I gave a passing look to the brunette who was sitting behind the desk and, for some strange reason, she almost seemed displeased with me and had a look which told me that she was considering all the ways in which she could murder me and get away with it. Perhaps it was the fact that Andrew had just followed me into the building, calling out my name and demanding that I listen to what he had to say to me, while I continued my walk towards the lifts or perhaps it's just because she was a jealous ass bitch who thought her obsession had fucked me too.
"Alyssa. I don't know what your fucking problem is—"
"I told you earlier, Andrew, that you're my fucking problem," I snapped as we stepped into the elevator together. Three other people went to step in, but the stare which Andrew gave them, told them that they needed to wait for the next one because he was busy with something which didn't concern any of them. And, the moment the doors closed, Andrew had turned around with his arms either side of my body, preventing me from going anywhere other than closer to his body.
"Didn't your mother ever teach you about saying nothing, especially if you have nothing to say to the person?" I could hear the coldness in his tone, warning me that I should stop messing with him before it was too late but, because I was Alyssa Lopez and I had never shied away from a challenge, I thought it would be amusing to see just how far I could actually push him.
"Didn't your mother ever teach you how to respect women?" I may have been terrified and I may have known that this was an awful idea but, if there's one thing I refused to allow, then it was to let myself become intimidated by a bully.
"From now on, keep this," he stopped speaking for a moment as he put his fingers against my lips, "fucking closed. I don't expect to hear another word from you today."
"But—"
"What did I just say, Miss Lopez?" I caught his fists clenching either side of my body from the corner of my eye.
"Perhaps, if you asked nicely, I would be more inclined to answer," I smirked back, enjoying myself a little more than I should have done, given both the situation and compromising position we were now in.
I couldn't count the number of times I had told myself to shut the hell up, or how many times I had told myself that I needed to keep my mouth shut before it landed me in even more trouble, but it still wasn't enough to actually make me take the hint and shut it before it was too late.
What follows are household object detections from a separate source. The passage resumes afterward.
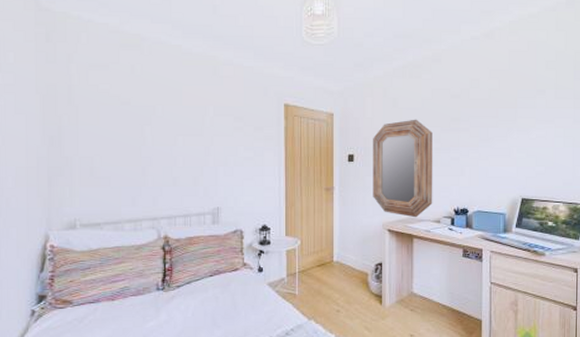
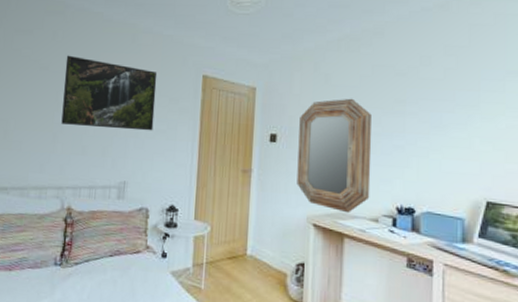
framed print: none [147,89,241,159] -> present [61,55,158,131]

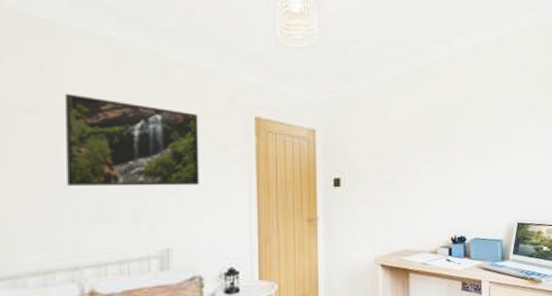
home mirror: present [297,98,372,214] -> none [362,137,429,250]

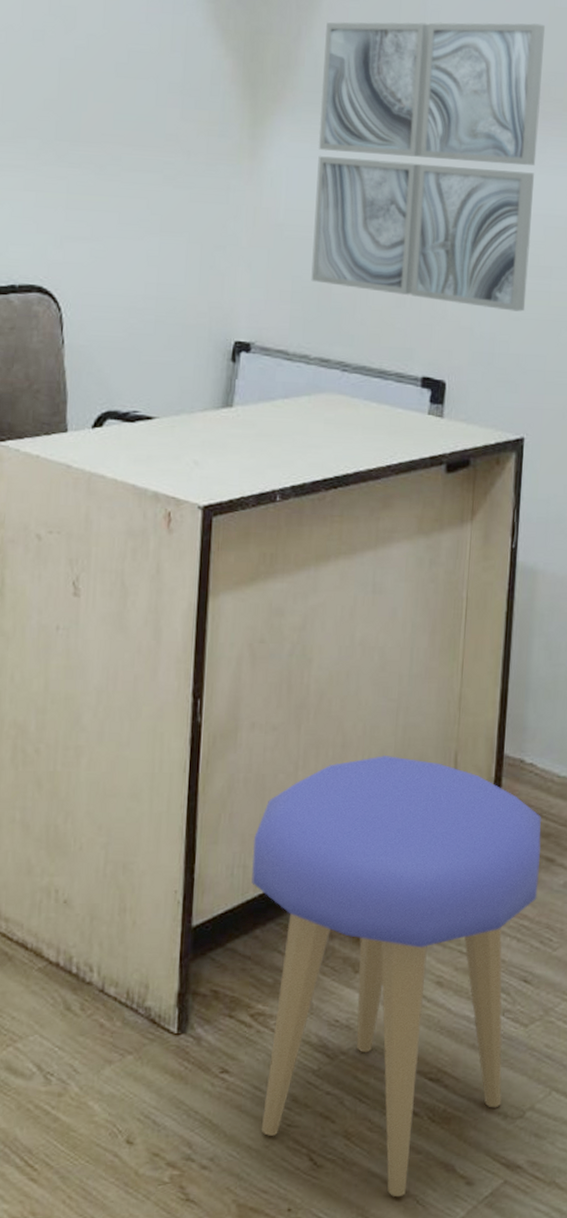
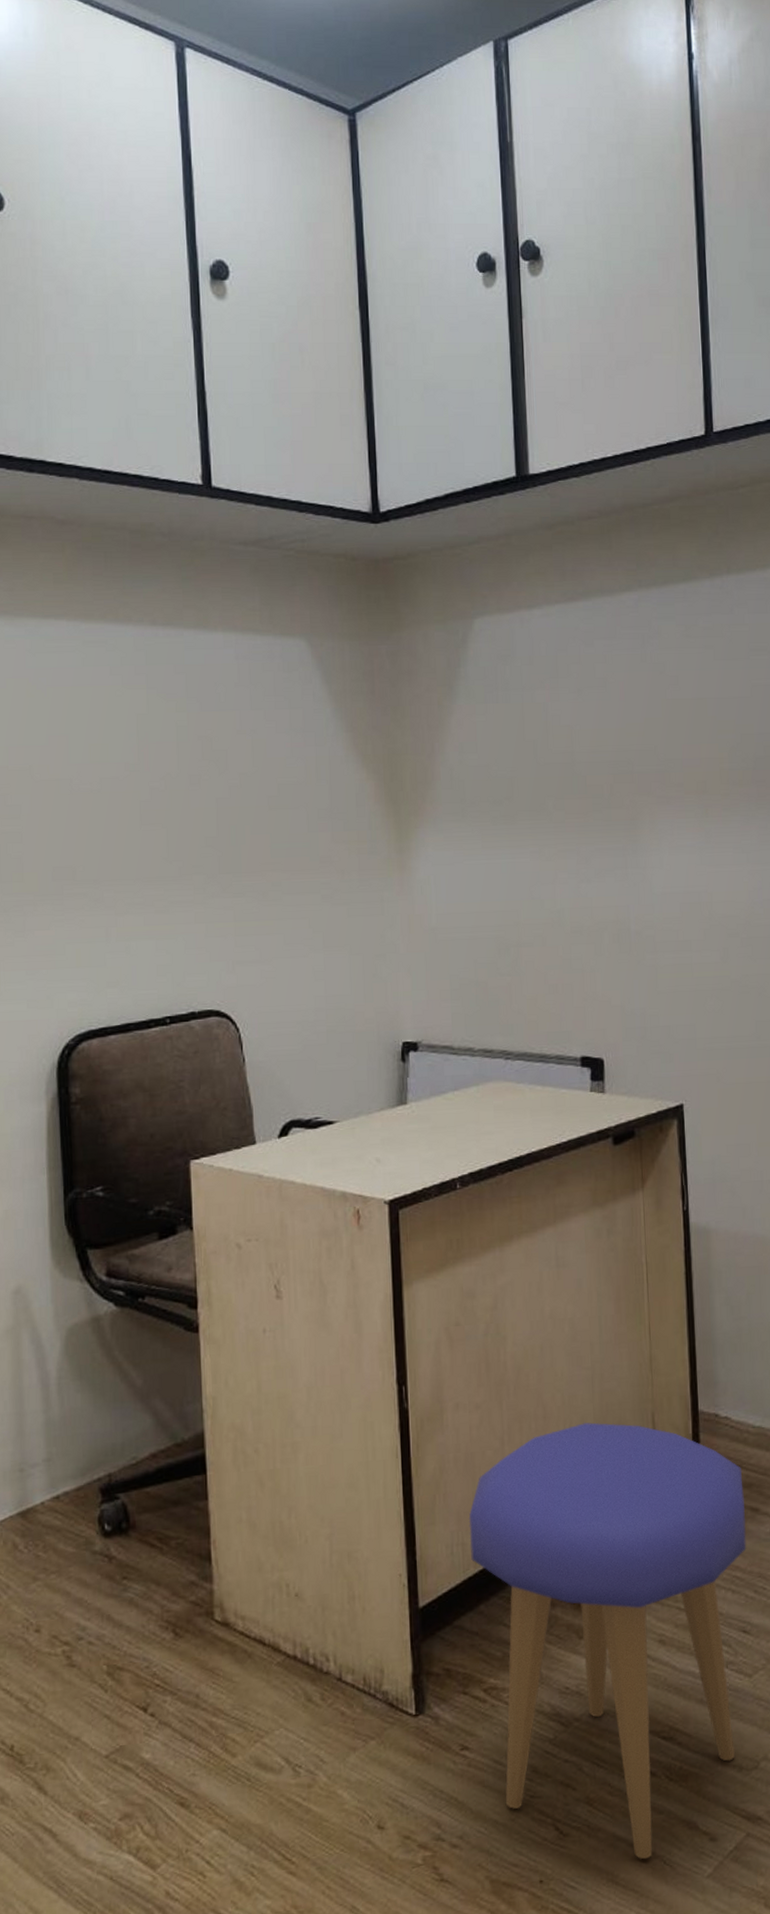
wall art: present [311,21,546,312] -> none [456,716,671,986]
I didn't need someone to tell me that I was an idiot, or that I was being foolish, because I knew both of those things and I still continued to open my mouth, raining my comments down on a man who had more power in his little finger than I did in my entire body.
"Word of warning Alyssa," his lips were right against my ear as he spoke and his breath fanned slightly against my neck, his hands moving from the wall beside me to my shoulders, all while I could feel my pulse increasing and knot forming in the pit of my stomach, "if there is one person you don't want to fuck with, then it's me, because you really have no idea what I am capable of."
It was only when the elevator made a noise and came to a stop that he moved the hell away from me. He walked out and left me stood there without even bothering to look at me once, he just strolled into his office like nothing had happened between the both of us, cool as anything and ready to start the day.
I may have been calm and collected on the outside but, on the inside, I was harbouring a raging ball of hormones, all because of a man I fucking despised.